### Problem requirements:
All lines in the records that carry the string "service" are to be shown.

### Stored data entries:
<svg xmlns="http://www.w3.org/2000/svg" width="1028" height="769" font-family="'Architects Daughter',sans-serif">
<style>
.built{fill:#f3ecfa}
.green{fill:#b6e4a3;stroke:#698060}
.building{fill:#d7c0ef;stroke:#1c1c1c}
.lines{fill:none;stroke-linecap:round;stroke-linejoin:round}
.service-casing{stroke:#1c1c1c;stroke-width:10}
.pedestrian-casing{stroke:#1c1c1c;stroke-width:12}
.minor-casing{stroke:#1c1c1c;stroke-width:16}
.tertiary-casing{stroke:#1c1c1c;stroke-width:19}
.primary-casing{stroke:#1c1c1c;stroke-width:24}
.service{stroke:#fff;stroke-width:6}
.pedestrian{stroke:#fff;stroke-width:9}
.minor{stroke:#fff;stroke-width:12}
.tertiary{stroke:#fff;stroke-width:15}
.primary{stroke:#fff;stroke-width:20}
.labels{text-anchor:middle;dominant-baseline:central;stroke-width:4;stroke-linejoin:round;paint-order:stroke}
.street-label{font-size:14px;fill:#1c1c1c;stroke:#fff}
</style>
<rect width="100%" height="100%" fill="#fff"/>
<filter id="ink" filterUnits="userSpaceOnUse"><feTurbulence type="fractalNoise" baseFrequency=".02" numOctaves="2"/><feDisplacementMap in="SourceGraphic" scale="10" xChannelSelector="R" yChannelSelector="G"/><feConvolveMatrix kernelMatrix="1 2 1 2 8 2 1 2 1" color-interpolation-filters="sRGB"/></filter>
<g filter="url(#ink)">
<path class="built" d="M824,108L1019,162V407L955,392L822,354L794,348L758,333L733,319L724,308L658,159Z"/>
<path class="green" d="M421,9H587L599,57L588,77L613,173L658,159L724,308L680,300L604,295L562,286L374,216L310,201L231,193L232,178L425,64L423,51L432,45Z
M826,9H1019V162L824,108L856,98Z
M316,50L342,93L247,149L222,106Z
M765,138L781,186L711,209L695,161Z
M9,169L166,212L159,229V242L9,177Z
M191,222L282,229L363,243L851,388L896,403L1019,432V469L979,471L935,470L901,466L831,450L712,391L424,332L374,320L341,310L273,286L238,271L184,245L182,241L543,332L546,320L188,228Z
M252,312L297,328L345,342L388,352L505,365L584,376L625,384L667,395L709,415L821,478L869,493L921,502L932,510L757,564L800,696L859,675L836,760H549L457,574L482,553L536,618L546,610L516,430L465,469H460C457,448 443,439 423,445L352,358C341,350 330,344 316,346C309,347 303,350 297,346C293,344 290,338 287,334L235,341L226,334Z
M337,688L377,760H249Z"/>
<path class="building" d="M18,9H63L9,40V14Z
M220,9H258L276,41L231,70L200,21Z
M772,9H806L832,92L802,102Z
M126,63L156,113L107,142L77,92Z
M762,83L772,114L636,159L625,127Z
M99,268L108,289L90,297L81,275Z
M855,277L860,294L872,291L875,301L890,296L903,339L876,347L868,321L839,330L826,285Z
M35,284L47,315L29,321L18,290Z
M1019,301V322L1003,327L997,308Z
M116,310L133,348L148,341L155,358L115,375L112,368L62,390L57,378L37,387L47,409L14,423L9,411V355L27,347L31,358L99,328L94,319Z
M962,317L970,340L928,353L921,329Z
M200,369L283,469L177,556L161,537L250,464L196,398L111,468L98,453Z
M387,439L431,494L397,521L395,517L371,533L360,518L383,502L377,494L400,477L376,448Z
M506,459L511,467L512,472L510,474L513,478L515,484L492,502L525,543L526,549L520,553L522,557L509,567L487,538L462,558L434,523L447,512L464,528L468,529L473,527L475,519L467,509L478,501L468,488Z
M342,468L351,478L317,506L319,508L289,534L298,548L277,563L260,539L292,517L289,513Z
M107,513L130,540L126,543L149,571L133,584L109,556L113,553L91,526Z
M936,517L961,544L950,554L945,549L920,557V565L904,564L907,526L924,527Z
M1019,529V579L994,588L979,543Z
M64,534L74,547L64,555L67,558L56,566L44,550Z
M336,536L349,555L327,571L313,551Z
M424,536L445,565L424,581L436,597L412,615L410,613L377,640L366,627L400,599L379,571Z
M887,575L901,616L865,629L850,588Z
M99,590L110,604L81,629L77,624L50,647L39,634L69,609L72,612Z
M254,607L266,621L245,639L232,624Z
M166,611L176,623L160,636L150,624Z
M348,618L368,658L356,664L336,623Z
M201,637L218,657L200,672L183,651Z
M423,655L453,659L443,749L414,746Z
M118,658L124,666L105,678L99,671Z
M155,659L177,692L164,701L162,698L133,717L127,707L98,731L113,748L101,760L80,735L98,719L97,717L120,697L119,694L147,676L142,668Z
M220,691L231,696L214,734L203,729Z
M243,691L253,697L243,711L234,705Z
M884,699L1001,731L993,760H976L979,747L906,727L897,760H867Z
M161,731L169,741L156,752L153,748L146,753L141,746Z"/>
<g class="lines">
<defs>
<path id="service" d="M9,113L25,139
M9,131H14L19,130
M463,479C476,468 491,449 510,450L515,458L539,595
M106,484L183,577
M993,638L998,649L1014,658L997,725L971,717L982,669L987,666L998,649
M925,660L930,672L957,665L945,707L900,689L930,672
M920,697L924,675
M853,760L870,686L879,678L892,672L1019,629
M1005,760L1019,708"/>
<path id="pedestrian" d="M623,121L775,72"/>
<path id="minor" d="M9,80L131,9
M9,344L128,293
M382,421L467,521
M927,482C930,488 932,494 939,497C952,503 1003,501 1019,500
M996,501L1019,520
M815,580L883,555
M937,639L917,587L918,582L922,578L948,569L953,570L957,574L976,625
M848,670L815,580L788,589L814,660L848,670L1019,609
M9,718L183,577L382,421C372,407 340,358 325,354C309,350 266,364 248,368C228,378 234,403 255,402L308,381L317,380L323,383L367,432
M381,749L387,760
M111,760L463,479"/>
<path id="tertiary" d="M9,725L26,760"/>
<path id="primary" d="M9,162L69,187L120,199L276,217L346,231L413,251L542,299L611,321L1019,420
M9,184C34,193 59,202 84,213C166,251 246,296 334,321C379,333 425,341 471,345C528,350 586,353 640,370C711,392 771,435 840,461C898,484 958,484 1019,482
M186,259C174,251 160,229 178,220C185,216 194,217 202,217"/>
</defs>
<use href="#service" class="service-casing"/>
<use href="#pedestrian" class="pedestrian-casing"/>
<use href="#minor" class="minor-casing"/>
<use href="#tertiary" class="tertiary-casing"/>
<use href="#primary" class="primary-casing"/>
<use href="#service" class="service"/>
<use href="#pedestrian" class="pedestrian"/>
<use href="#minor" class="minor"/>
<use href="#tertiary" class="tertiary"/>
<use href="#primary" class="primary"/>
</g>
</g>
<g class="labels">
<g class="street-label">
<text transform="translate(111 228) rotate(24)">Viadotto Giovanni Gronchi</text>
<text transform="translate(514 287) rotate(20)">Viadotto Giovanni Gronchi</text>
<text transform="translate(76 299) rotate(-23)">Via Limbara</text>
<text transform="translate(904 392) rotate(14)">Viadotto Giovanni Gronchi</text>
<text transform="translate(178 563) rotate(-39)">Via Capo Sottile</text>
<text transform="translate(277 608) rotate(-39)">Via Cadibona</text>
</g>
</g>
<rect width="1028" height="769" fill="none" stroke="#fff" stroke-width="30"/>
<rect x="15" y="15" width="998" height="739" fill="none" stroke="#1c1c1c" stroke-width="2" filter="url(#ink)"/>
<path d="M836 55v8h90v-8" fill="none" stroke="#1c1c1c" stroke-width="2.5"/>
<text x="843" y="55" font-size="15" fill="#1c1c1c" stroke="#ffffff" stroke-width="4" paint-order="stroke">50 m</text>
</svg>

### Answer section:
.service-casing{stroke:#1c1c1c;stroke-width:10}
.service{stroke:#fff;stroke-width:6}
<path id="service" d="M9,113L25,139
<use href="#service" class="service-casing"/>
<use href="#service" class="service"/>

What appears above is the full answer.